* [WORK ITEM]: Copy out all lines of the listing below that hold "read".

___ EXERCISE MATERIALS

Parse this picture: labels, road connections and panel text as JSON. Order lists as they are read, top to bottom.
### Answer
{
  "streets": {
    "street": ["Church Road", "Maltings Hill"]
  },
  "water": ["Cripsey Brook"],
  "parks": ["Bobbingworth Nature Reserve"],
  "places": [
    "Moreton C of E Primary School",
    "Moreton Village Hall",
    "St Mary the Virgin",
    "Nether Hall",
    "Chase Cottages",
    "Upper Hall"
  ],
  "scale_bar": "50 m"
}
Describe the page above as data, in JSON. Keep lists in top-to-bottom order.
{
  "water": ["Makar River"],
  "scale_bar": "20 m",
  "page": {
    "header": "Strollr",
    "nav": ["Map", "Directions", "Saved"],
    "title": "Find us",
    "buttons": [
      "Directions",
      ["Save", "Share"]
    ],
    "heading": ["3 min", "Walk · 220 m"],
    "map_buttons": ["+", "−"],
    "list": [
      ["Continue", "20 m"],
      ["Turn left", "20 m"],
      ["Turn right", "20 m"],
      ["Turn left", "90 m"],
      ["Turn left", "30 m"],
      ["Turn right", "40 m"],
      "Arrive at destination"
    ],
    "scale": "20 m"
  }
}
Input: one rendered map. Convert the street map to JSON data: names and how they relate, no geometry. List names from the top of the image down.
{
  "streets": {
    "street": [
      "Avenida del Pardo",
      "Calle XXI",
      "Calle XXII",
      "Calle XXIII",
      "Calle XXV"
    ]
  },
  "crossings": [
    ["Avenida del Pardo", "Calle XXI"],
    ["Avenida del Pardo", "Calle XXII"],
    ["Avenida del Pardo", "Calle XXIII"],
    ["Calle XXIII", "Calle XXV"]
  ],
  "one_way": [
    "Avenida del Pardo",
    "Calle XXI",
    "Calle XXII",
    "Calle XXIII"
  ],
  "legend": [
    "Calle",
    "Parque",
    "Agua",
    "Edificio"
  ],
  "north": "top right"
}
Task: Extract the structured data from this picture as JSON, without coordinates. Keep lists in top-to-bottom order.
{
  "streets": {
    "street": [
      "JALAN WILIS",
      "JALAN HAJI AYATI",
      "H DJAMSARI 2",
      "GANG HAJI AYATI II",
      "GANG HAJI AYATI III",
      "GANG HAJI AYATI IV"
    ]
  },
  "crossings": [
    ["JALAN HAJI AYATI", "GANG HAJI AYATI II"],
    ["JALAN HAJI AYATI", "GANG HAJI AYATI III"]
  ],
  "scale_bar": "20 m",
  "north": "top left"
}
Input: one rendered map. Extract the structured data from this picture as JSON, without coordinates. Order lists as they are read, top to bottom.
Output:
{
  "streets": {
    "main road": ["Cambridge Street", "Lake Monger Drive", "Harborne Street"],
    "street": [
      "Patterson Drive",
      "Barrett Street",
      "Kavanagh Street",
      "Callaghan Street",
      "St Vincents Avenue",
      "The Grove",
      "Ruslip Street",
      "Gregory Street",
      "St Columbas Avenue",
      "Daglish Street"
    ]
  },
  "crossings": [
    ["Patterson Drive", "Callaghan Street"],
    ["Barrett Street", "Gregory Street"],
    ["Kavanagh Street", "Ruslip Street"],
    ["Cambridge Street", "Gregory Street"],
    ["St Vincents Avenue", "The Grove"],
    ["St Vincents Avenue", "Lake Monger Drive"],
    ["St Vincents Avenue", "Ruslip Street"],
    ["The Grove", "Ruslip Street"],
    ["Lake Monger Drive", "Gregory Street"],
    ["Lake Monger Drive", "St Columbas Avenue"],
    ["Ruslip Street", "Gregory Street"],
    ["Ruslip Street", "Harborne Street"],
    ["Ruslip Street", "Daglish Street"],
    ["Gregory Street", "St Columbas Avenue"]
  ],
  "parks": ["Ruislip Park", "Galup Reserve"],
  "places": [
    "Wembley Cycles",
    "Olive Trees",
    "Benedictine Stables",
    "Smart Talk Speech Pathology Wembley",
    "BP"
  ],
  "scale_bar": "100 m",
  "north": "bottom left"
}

______

* [EXPECTED ANSWER]:
Parse this picture: labels, road connections and panel text as JSON. Order lists as they are read, top to bottom.
Input: one rendered map. Extract the structured data from this picture as JSON, without coordinates. Order lists as they are read, top to bottom.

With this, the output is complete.